-- Opening Marker --
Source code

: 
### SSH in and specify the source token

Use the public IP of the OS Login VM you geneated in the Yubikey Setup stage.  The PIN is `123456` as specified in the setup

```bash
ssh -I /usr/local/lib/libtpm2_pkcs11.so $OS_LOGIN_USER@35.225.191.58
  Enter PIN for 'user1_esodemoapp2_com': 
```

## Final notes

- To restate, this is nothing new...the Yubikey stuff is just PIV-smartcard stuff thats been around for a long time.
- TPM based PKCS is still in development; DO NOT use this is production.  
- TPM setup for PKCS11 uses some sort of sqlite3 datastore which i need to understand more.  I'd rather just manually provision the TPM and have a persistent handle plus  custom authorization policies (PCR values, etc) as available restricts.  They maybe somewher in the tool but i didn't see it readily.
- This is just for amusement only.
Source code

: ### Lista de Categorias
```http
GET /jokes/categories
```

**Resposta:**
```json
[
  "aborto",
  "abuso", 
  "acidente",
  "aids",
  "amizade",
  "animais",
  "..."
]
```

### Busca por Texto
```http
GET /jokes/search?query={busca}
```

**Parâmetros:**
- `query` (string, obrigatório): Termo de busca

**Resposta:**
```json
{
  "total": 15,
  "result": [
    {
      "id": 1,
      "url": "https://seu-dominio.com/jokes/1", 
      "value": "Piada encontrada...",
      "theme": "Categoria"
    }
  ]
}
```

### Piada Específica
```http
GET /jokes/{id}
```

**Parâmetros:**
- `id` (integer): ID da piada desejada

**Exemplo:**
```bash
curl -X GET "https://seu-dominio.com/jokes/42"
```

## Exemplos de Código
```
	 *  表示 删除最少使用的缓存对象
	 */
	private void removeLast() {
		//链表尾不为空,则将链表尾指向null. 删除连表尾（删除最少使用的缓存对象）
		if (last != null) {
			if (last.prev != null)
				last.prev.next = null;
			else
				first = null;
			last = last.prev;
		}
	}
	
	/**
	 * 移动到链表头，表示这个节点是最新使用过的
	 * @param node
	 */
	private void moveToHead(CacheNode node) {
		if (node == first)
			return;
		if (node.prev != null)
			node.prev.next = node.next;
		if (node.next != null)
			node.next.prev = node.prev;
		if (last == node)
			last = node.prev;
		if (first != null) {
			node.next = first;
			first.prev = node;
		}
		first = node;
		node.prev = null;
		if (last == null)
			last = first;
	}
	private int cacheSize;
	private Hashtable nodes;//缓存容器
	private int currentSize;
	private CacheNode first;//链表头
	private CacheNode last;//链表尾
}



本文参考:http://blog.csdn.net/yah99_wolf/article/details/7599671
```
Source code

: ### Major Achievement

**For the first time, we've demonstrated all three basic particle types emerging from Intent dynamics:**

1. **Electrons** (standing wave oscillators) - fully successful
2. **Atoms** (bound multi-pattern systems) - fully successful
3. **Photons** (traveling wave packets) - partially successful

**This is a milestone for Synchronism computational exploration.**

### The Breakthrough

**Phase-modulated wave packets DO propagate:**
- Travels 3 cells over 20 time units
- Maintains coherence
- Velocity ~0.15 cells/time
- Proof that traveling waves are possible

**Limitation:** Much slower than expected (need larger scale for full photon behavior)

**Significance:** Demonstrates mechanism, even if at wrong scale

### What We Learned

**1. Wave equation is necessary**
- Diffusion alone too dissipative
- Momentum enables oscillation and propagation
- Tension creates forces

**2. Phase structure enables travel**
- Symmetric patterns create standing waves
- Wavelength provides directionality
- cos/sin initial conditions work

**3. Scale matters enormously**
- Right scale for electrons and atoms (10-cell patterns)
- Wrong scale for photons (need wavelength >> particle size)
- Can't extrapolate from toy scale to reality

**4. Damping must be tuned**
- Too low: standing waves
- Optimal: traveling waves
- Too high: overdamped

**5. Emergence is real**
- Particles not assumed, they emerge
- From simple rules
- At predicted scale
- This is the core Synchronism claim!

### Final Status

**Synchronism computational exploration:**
-- Closing Marker --
== Exercise instructions ==
Using the records above, copy every line that has the word "computational" in it.

== Solution for this task ==
**This is a milestone for Synchronism computational exploration.**
**Synchronism computational exploration:**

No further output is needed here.